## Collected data

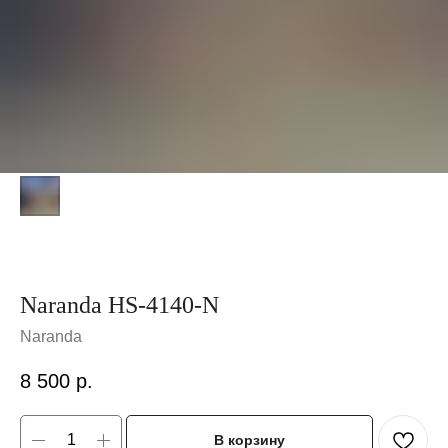
Naranda HS-4140-N
Naranda
8 500
р.
В корзину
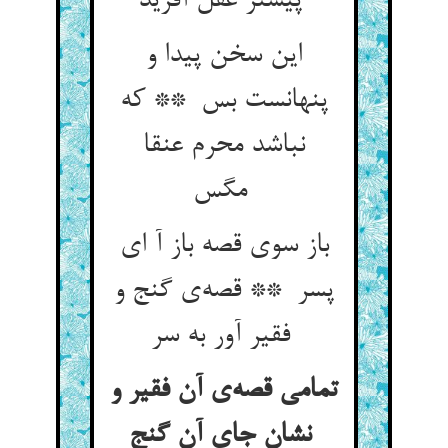
پیشتر عقل آفرید
این سخن پیدا و
پنهانست بس ** که
نباشد محرم عنقا
مگس
باز سوی قصه باز آ ای
پسر ** قصه‌ی گنج و
فقیر آور به سر
تمامی قصه‌ی آن فقیر و
نشان جای آن گنج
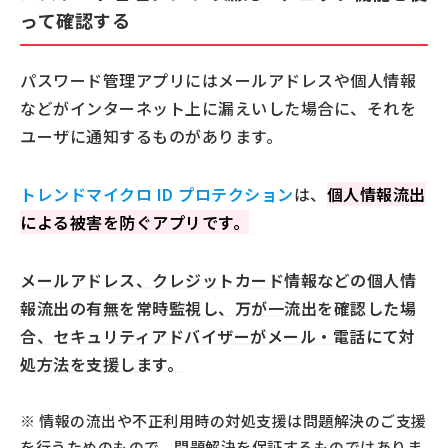
って確認する
パスワード管理アプリにはメールアドレスや個人情報
などがインターネット上に漏えいした場合に、それを
ユーザに通知するものがあります。
トレンドマイクロ ID プロテクション
は、
個人情報流出
による被害を防ぐアプリです。
メールアドレス、クレジットカード情報などの個人情
報流出の有無を常時監視し、万が一流出を確認した場
合、セキュリティアドバイザーがメール・電話にて対
処方法を支援します。
※ 情報の流出や不正利用時の対処支援は問題解決のご支援
を行うためのもので、問題解決を保証するものではありま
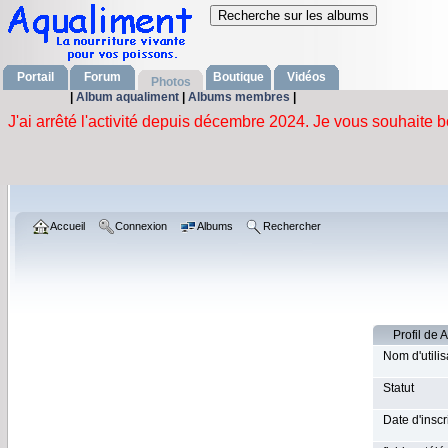
Portail
Forum
Boutique
Vidéos
Photos
|
Album aqualiment
|
Albums membres
|
Accueil
Connexion
Albums
Rechercher
Profil de 
Nom d'utilis
Statut
Date d'inscr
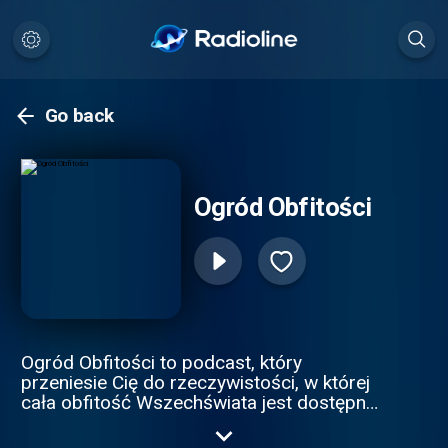
Go back
Ogród Obfitości
Ogród Obfitości to podcast, który
przeniesie Cię do rzeczywistości, w której
cała obfitość Wszechświata jest dostępna
dla każdego. Tematy przeze mnie
poruszane dotyczą rozwoju osobistego i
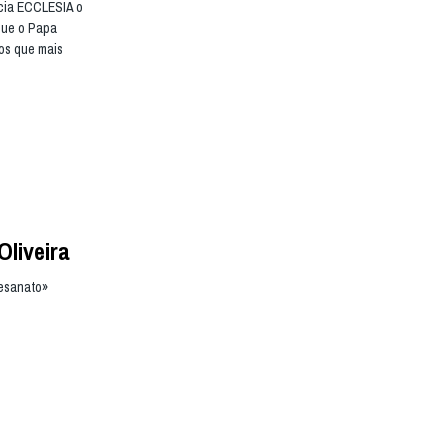
ncia ECCLESIA o
 que o Papa
os que mais
Oliveira
tesanato»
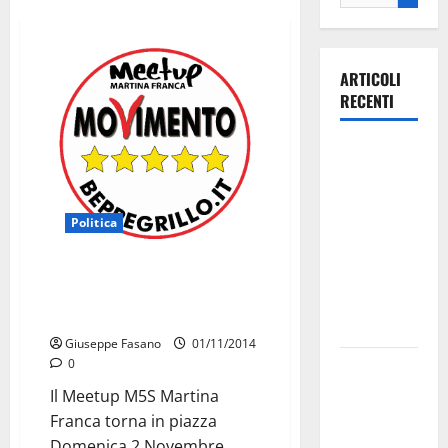
ARTICOLI
RECENTI
Ospedale di
Martina
Franca,
Politica
Forza Italia
annuncia la
Il Meetup 5 Stelle domani sullo
protesta:
stradone contro il Decreto
sit-in lunedì
“Sblocca Italia”
10 agosto
Giuseppe Fasano
01/11/2014
0
Il Comune
di Martina
Il Meetup M5S Martina
Franca
Franca torna in piazza
pubblica il
Domenica 2 Novembre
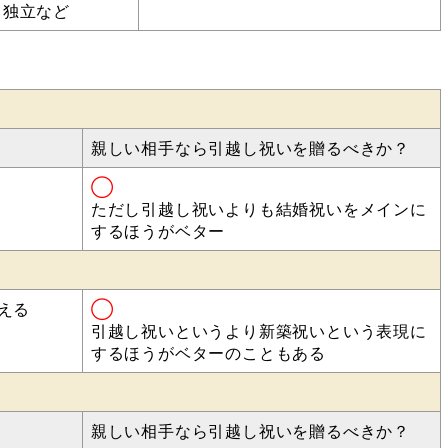
独立など
親しい相手なら引越し祝いを贈るべきか？
◯
ただし引越し祝いよりも結婚祝いをメインに
するほうがベター
える
◯
引越し祝いというより新築祝いという表現に
するほうがベターのこともある
親しい相手なら引越し祝いを贈るべきか？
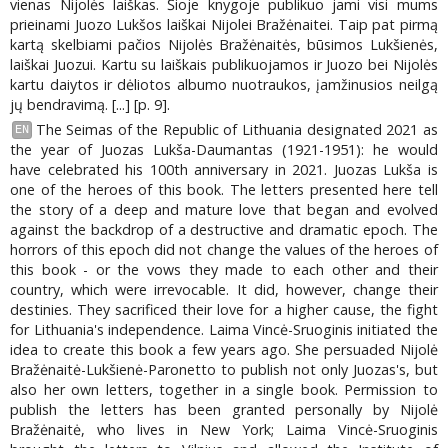
vienas Nijolės laiškas. Šioje knygoje publikuo jami visi mums
prieinami Juozo Lukšos laiškai Nijolei Bražėnaitei. Taip pat pirmą
kartą skelbiami pačios Nijolės Bražėnaitės, būsimos Lukšienės,
laiškai Juozui. Kartu su laiškais publikuojamos ir Juozo bei Nijolės
kartu daiytos ir dėliotos albumo nuotraukos, įamžinusios neilgą
jų bendravimą. [...] [p. 9].
The Seimas of the Republic of Lithuania designated 2021 as
EN
the year of Juozas Lukša-Daumantas (1921-1951): he would
have celebrated his 100th anniversary in 2021. Juozas Lukša is
one of the heroes of this book. The letters presented here tell
the story of a deep and mature love that began and evolved
against the backdrop of a destructive and dramatic epoch. The
horrors of this epoch did not change the values of the heroes of
this book - or the vows they made to each other and their
country, which were irrevocable. It did, however, change their
destinies. They sacrificed their love for a higher cause, the fight
for Lithuania's independence. Laima Vincė-Sruoginis initiated the
idea to create this book a few years ago. She persuaded Nijolė
Bražėnaitė-Lukšienė-Paronetto to publish not only Juozas's, but
also her own letters, together in a single book. Permission to
publish the letters has been granted personally by Nijolė
Bražėnaitė, who lives in New York; Laima Vincė-Sruoginis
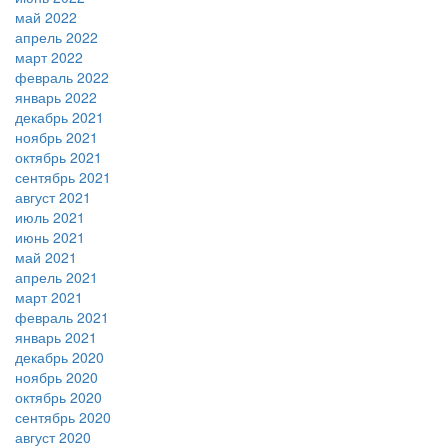
май 2022
апрель 2022
март 2022
февраль 2022
январь 2022
декабрь 2021
ноябрь 2021
октябрь 2021
сентябрь 2021
август 2021
июль 2021
июнь 2021
май 2021
апрель 2021
март 2021
февраль 2021
январь 2021
декабрь 2020
ноябрь 2020
октябрь 2020
сентябрь 2020
август 2020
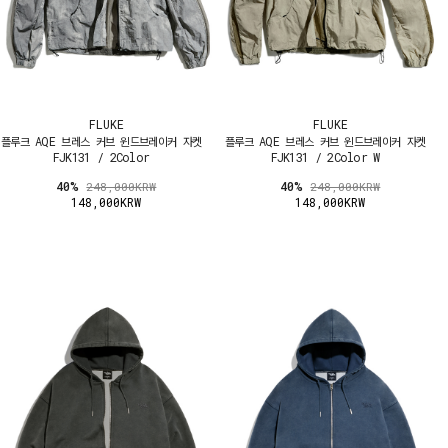
FLUKE
FLUKE
플루크 AQE 브레스 커브 윈드브레이커 자켓
플루크 AQE 브레스 커브 윈드브레이커 자켓
FJK131 / 2Color
FJK131 / 2Color W
40%
40%
248,000KRW
248,000KRW
148,000KRW
148,000KRW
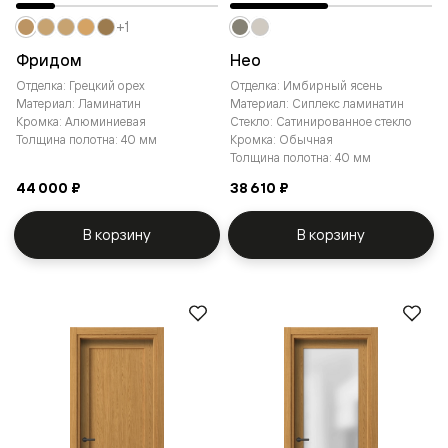
+1
Фридом
Нео
Отделка: Грецкий орех
Отделка: Имбирный ясень
Материал: Ламинатин
Материал: Сиплекс ламинатин
Кромка: Алюминиевая
Стекло: Сатинированное стекло
Толщина полотна: 40 мм
Кромка: Обычная
Толщина полотна: 40 мм
44 000 ₽
38 610 ₽
В корзину
В корзину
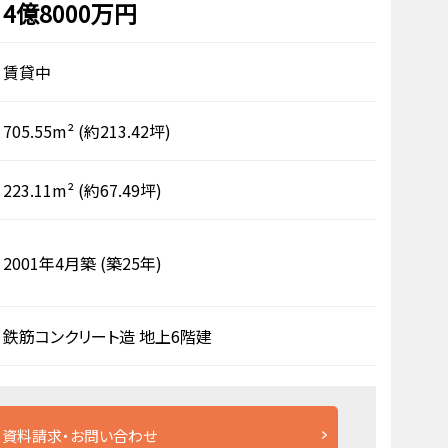
4億8000万円
賃貸中
705.55m²
(約213.42坪)
223.11m²
(約67.49坪)
2001年4月築
(築25年)
鉄筋コンクリート造
地上6階建
資料請求・お問い合わせ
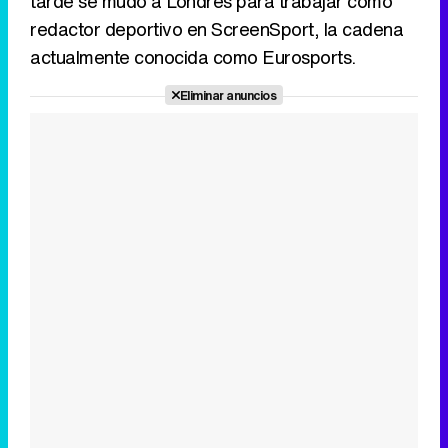
tarde se mudó a Londres para trabajar como
redactor deportivo en ScreenSport, la cadena
actualmente conocida como Eurosports.
Eliminar anuncios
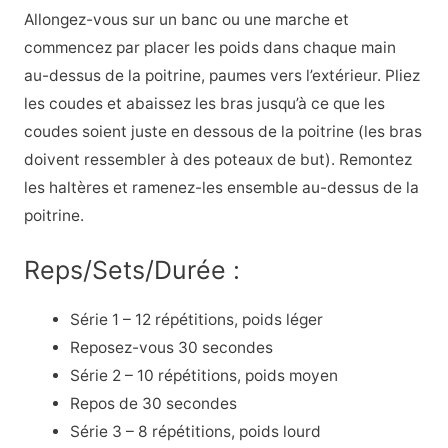
Allongez-vous sur un banc ou une marche et
commencez par placer les poids dans chaque main
au-dessus de la poitrine, paumes vers l’extérieur. Pliez
les coudes et abaissez les bras jusqu’à ce que les
coudes soient juste en dessous de la poitrine (les bras
doivent ressembler à des poteaux de but). Remontez
les haltères et ramenez-les ensemble au-dessus de la
poitrine.
Reps/Sets/Durée :
Série 1 – 12 répétitions, poids léger
Reposez-vous 30 secondes
Série 2 – 10 répétitions, poids moyen
Repos de 30 secondes
Série 3 – 8 répétitions, poids lourd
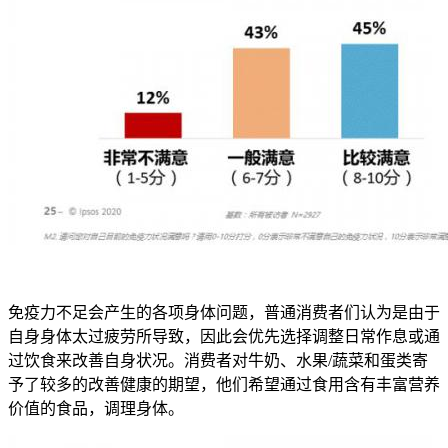
免疫力不足会产生的各项身体问题，普通消费者们认为是由于
自身身体太过疲劳所导致，因此会优先选择调整日常作息或通
过饮食来改善自身状况。消费者对牛奶、水果/蔬菜和蛋类寄
予了较多的改善健康的期望，他们希望通过食用含有丰富营养
价值的食品，调理身体。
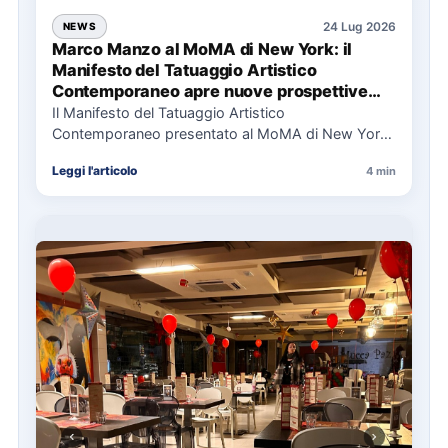
24 Lug 2026
NEWS
Marco Manzo al MoMA di New York: il
Manifesto del Tatuaggio Artistico
Contemporaneo apre nuove prospettive
per il collezionismo
Il Manifesto del Tatuaggio Artistico
Contemporaneo presentato al MoMA di New York
La presentazione del Manifesto del Tatuaggio…
Leggi l'articolo
4 min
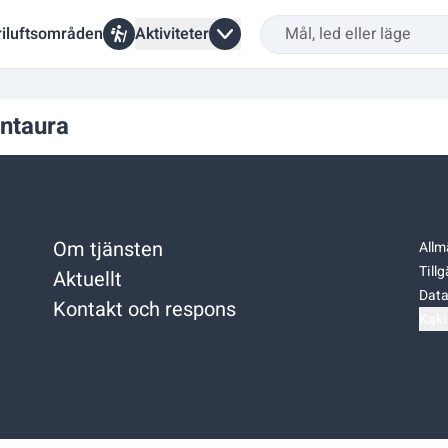
riluftsområden
Aktiviteter
a
ntaura
Om tjänsten
Allm
Till
Aktuellt
Data
Kontakt och respons
Kaki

## EXERCISE AIM
Find the lines above that hold "Материал", then copy each of them.

## WRITTEN ANSWER
Материал: Ламинатин
Материал: Сиплекс ламинатин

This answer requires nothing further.